Why would a religious organization who has been extremely vocal when it comes to abortion, contraception and the unyielding belief that life begins at conception suddenly claim that state law protects doctors from liability concerning unborn fetuses on grounds that those fetuses are not persons with legal rights.
Here’s the background:
Lori Stodghill was 31-years old, seven-months pregnant with twin boys and feeling sick when she arrived at St. Thomas More hospital in Cañon City on New Year’s Day 2006. She was vomiting and short of breath and she passed out as she was being wheeled into an examination room. Medical staff tried to resuscitate her but, as became clear only later, a main artery feeding her lungs was clogged and the clog led to a massive heart attack. Stodghill’s obstetrician, Dr. Pelham Staples, who also happened to be the obstetrician on call for emergencies that night, never answered a page. His patient died at the hospital less than an hour after she arrived and her twins died in her womb.
In the aftermath of the tragedy, Stodghill’s husband Jeremy, a prison guard, filed a wrongful-death lawsuit on behalf of himself and the couple’s then-two-year-old daughter Elizabeth.
Stodghill’s lawyers are claiming that while the mother’s life could probably not have been saved, an emergency C-section could have saved the twins.

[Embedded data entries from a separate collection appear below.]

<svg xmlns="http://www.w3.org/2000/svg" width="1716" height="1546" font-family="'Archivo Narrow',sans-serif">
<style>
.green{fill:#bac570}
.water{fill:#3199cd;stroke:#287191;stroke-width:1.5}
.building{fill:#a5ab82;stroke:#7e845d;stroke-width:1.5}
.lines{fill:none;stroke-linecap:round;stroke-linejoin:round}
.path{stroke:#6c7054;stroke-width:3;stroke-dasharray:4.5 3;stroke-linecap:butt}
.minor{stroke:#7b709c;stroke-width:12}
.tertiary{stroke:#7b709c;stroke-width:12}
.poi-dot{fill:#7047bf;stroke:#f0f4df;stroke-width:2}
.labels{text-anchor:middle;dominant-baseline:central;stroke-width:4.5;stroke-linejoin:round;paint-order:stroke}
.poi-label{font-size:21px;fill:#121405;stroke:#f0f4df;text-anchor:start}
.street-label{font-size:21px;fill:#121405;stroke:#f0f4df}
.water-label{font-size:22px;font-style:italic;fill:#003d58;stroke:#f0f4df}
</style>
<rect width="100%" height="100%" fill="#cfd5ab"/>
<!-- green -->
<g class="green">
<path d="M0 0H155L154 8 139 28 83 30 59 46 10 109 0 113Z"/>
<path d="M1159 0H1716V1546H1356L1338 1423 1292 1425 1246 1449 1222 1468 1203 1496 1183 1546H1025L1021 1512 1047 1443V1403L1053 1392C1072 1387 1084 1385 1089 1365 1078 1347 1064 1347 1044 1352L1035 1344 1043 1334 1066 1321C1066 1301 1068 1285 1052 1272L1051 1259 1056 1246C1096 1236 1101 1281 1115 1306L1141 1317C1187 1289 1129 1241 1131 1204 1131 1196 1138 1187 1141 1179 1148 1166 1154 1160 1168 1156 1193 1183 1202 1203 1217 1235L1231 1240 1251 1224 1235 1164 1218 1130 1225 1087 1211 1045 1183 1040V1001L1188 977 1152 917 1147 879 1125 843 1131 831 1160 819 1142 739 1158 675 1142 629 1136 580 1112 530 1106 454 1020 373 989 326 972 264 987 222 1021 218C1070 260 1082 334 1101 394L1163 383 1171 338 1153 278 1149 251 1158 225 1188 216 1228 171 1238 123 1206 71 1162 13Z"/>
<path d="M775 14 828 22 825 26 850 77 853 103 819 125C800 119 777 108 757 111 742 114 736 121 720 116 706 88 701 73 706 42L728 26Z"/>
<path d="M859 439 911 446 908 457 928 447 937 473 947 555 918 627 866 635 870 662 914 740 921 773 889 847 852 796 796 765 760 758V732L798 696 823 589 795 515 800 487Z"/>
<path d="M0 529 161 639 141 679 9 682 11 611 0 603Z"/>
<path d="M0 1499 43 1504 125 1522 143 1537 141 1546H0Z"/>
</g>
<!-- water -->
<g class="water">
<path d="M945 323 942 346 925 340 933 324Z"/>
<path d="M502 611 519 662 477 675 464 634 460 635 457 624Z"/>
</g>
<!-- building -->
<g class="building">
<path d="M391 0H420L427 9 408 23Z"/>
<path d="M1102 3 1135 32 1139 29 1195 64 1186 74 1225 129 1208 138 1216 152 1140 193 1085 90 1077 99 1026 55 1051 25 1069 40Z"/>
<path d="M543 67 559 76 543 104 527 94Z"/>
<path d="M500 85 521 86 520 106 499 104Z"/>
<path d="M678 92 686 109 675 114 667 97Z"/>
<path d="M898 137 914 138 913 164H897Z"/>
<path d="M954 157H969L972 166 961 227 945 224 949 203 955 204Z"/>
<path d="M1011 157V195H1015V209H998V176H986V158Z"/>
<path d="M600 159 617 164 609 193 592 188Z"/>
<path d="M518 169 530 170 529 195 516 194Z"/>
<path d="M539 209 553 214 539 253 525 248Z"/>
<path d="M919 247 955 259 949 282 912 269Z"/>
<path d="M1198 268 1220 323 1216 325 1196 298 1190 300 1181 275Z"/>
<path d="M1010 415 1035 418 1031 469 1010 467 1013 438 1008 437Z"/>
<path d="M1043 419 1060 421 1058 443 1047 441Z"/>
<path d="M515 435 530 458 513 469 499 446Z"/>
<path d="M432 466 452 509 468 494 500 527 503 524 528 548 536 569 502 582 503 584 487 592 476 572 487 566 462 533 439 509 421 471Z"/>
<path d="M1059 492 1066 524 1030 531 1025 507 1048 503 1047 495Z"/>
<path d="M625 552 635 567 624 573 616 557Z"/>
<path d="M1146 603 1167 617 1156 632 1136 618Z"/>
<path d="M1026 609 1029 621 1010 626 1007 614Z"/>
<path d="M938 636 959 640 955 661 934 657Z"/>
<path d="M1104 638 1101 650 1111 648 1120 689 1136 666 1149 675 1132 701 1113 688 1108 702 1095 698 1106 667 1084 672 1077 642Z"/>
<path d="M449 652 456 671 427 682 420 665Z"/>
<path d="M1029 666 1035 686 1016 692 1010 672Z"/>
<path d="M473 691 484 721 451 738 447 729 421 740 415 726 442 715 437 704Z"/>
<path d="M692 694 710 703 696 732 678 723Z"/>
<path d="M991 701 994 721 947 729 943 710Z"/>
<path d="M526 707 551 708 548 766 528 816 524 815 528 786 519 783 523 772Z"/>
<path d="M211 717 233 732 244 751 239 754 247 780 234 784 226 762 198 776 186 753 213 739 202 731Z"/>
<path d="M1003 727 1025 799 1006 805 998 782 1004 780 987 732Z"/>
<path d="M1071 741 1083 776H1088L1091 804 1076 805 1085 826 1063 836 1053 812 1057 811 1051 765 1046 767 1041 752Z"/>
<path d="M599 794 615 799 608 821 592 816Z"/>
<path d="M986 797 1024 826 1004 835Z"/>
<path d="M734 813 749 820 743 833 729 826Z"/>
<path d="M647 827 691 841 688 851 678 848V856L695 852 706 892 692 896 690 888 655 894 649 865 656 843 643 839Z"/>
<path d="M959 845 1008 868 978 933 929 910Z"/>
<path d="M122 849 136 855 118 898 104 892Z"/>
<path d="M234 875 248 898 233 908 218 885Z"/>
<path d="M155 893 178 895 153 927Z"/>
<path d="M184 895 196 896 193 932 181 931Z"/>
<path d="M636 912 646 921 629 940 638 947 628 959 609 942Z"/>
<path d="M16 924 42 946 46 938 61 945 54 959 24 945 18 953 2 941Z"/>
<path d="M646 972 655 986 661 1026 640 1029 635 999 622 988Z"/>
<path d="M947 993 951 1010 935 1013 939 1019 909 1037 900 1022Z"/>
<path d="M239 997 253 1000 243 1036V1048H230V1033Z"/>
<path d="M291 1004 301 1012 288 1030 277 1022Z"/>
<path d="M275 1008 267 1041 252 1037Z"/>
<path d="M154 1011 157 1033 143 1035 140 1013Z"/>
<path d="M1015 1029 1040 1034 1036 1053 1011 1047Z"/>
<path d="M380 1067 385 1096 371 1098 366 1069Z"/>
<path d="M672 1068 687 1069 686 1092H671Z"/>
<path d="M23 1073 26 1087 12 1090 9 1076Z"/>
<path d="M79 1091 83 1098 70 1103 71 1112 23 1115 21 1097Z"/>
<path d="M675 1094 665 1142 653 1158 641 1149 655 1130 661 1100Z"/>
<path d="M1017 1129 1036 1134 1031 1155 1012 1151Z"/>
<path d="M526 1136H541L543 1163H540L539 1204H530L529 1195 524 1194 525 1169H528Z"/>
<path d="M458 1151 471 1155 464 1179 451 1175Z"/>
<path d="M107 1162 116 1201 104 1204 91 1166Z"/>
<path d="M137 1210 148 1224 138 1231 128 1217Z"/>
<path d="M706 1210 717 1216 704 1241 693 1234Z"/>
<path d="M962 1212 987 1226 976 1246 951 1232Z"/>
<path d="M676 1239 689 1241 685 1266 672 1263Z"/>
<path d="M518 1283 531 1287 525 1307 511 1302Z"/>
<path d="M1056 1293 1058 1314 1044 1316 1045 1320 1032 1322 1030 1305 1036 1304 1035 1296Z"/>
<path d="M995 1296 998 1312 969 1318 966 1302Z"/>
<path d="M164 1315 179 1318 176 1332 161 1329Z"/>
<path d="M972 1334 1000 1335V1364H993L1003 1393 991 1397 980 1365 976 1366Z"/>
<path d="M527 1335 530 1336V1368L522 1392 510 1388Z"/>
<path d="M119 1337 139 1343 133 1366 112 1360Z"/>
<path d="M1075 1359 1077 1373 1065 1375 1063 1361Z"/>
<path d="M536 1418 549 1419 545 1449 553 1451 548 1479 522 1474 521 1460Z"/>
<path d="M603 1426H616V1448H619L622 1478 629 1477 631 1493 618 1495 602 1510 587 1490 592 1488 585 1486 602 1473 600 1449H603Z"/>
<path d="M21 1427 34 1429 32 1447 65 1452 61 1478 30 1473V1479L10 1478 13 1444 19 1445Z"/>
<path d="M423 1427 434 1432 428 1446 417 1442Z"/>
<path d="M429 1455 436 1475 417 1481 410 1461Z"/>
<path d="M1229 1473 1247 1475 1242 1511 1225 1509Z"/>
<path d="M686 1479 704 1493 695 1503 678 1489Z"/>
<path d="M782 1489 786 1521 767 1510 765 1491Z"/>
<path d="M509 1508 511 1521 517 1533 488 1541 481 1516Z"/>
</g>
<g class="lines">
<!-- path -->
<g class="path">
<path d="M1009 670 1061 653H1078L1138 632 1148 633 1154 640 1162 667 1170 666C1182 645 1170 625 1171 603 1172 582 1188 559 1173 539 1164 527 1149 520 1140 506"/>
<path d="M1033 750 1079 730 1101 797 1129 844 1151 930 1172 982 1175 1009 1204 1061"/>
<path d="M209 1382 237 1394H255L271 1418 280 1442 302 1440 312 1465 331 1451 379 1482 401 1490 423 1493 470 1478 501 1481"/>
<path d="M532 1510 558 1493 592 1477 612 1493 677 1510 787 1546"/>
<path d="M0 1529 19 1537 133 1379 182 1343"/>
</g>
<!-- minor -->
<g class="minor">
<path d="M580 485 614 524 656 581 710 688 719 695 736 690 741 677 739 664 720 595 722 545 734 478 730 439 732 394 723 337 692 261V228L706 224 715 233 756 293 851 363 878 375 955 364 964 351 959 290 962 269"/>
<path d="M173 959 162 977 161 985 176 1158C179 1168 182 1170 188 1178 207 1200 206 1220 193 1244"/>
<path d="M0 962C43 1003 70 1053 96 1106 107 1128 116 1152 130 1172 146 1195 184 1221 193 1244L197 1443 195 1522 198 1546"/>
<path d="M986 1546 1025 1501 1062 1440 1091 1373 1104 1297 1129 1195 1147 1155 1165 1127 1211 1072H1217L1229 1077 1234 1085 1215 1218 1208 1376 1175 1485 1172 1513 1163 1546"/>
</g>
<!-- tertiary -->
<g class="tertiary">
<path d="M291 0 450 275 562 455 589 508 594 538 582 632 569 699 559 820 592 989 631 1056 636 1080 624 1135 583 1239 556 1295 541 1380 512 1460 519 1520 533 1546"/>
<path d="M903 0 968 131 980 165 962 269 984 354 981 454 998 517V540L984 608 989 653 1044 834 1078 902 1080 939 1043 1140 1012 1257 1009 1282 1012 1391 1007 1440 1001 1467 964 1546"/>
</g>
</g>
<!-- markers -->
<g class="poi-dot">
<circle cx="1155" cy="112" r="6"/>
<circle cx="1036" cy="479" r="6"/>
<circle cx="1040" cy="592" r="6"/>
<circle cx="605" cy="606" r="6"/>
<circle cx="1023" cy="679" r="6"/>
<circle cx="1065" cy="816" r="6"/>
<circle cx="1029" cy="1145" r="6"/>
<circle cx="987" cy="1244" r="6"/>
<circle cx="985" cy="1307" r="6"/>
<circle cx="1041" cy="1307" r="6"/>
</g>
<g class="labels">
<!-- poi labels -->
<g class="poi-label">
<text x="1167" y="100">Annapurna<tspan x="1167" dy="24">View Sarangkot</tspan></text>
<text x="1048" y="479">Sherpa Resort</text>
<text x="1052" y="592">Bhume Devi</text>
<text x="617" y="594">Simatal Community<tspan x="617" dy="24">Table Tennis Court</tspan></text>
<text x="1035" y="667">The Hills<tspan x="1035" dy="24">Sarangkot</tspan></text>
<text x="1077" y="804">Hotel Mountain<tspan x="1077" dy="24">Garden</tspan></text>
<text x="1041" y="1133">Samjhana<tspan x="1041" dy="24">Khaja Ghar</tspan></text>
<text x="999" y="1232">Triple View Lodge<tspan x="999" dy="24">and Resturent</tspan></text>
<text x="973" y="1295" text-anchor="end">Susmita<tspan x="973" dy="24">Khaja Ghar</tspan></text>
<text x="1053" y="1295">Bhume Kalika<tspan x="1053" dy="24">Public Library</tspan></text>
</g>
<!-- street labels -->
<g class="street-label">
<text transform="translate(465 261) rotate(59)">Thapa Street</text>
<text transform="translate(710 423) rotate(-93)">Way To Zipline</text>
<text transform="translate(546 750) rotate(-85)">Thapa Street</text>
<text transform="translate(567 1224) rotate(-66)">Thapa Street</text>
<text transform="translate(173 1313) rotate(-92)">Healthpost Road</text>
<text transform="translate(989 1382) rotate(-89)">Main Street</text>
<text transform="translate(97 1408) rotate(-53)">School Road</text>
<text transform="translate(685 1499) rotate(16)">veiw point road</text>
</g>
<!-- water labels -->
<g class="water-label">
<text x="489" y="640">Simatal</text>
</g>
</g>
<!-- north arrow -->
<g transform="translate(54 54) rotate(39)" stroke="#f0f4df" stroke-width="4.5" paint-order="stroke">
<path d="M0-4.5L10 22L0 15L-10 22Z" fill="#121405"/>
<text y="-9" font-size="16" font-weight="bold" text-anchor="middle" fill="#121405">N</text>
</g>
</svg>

Catholic Health Initiatives is lead defendant in the case, and their mission statement says:
according to its promotional literature, is to “nurture the healing ministry of the Church” and to be guided by “fidelity to the Gospel.” Toward those ends, Catholic Health facilities seek to follow the Ethical and Religious Directives of the Catholic Church authored by the U.S. Conference of Catholic Bishops. Those rules have stirred controversy for decades, mainly for forbidding non-natural birth control and abortions. “Catholic health care ministry witnesses to the sanctity of life ‘from the moment of conception until death,’” the directives state. “The Church’s defense of life encompasses the unborn.”
Hmmm… “Catholic health care ministry witnesses to the sanctity of life ‘from the moment of conception until death,” and “The Church’s defense of life encompasses the unborn.”
Looks like these directives/principles don’t apply when they’re being sued.
But when it came to mounting a defense in the Stodghill case, Catholic Health’s lawyers effectively turned the Church directives on their head. Catholic organizations have for decades fought to change federal and state laws that fail to protect “unborn persons,” and Catholic Health’s lawyers in this case had the chance to set precedent bolstering anti-abortion legal arguments. Instead, they are arguing state law protects doctors from liability concerning unborn fetuses on grounds that those fetuses are not persons with legal rights.
As Jason Langley, an attorney with Denver-based Kennedy Childs, argued in one of the briefs he filed for the defense, the court “should not overturn the long-standing rule in Colorado that the term ‘person,’ as is used in the Wrongful Death Act, encompasses only individuals born alive. Colorado state courts define ‘person’ under the Act to include only those born alive. Therefore Plaintiffs cannot maintain wrongful death claims based on two unborn fetuses.”
Can we please stop listening to these hypocrites now?